I had a night mission bug out on me in a strange way early on. It told me to wait for night to proceed, but I stubbornly just followed the marker and the mission allowed me to complete it anyway. Which was quite funny, because while it was obviously meant to be tense. I managed to duck out into the full sunlight a few times to renew my UV levels and then just continued with the mission no worries.
All filler, not much killer.
Dying Light 2 is janky almost all the time, with design corners that, if not cut, are certainly shaved. Mission-givers will snap into place as barely animated delivery points or teleport hundreds of metres away after you’ve just spoken to them to finish a quest. Markers will lead you on strange and frustrating chases before you finally work out where you need to be or what you need to do to trigger the next phase. In one early mission.
I almost reached a game-breaking point as I’d gone off a bit from the mission’s parameters – which wanted me to chase someone. Falling to street level and dying. On respawn, it placed me well away from where I should have been to continue the chase. It took me about seven attempts to get back on track, each one deeming I was leaving the mission zone and killing me. It could have easily been game over for me there, as there is no way to peel back checkpoints or load earlier saves.
There are many side quests, some designed, others of a more random and repeated nature. These are only worthwhile for gaining XP to upgrade your combat or parkour. NPCs in need are strangely funny, too, because they’ll just yell out for help or call to you for hours. I chuckled each time I skirted close to them on other errands, completely ignoring them. They aren’t necessary because you can level up, albeit slower, just by running, doing parkour and fighting enemies. It’s a bit like levelling up acrobatics in Morrowind (oh, God, the memories of jumping everywhere).
Open World Gaming: The Game
One game Dying Light 2 reminded me of a lot is The Division. The city is massive in a repetitive way. There are so many things you can do to get distracted, yet all of it can be boiled down to a handful of ideas that are then repeated and randomised to keep you busy. If you are in the mood for this, and I recognise that it’s a legitimate gaming headspace for many, then Dying Light 2 will offer hours (500?) of exploration and running around to meet quest markers. But if you want richer meat, then I’m afraid that this is Open World Gaming: The Game.
It doesn’t help that the story takes itself far too seriously. I couldn’t tell you what it’s about as I started skipping every story scene after a short while. Neither could I tell you which faction is worth sticking to. I only chose to align with the one gave me the benefits I desired. It tells you what will happen when you assign a facility to one or the other faction.

* **Entries supplied**
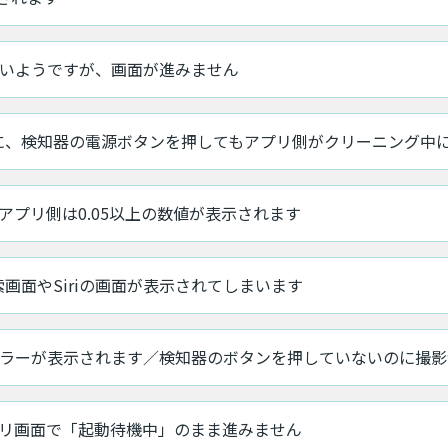
いようですが、画面が進みません
に、検知器の電源ボタンを押してもアプリ側がクリーニング中
、アプリ側は0.05以上の数値が表示されます
索画面やSiriの画面が表示されてしまいます
ラーが表示されます／検知器のボタンを押していないのに撮影
リ画面で「起動待機中」のまま進みません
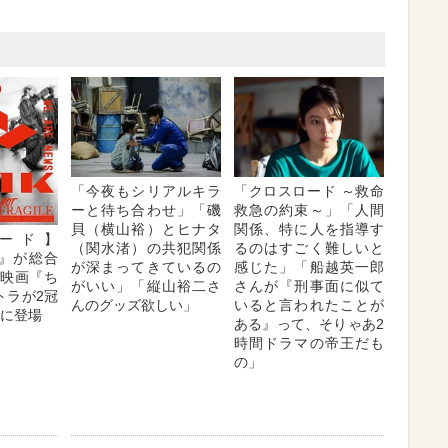
「今夜もシリアルキラ
「クロスロード ～救命
ーと待ち合わせ」「磯
救急の約束～」「人間
貝（横山裕）とヒナタ
関係、特に人を指導す
ード】
（関水渚）の共犯関係
るのはすごく難しいと
K』が総合
が深まってきているの
感じた」「船越英一郎
 映画『ち
がいい」「縦山裕二さ
さんが『刑事面に似て
トラが2冠
んのグッズ欲しい」
いると言われたことが
位に登場
ある』って、そりゃあ2
時間ドラマの帝王だも
の」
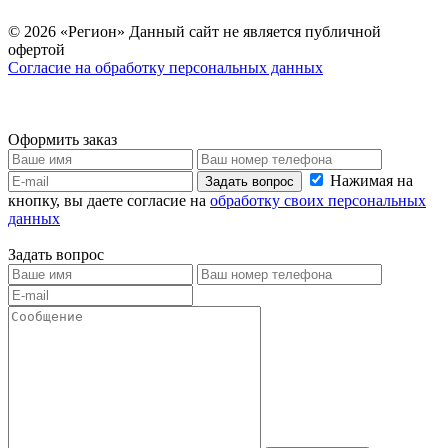
© 2026 «Регион» Данный сайт не является публичной
офертой
Согласие на обработку персональных данных
Оформить заказ
Нажимая на
Задать вопрос
кнопку, вы даете согласие на
обработку своих персональных
данных
Задать вопрос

* **Task objective**
Reproduce the passage on Dying Light 2 starting with "It doesn’t help" and going on through "the other faction.", substituting "group" for each occurrence of "faction".

* **Task response**
It doesn’t help that the story takes itself far too seriously. I couldn’t tell you what it’s about as I started skipping every story scene after a short while. Neither could I tell you which group is worth sticking to. I only chose to align with the one gave me the benefits I desired. It tells you what will happen when you assign a facility to one or the other group.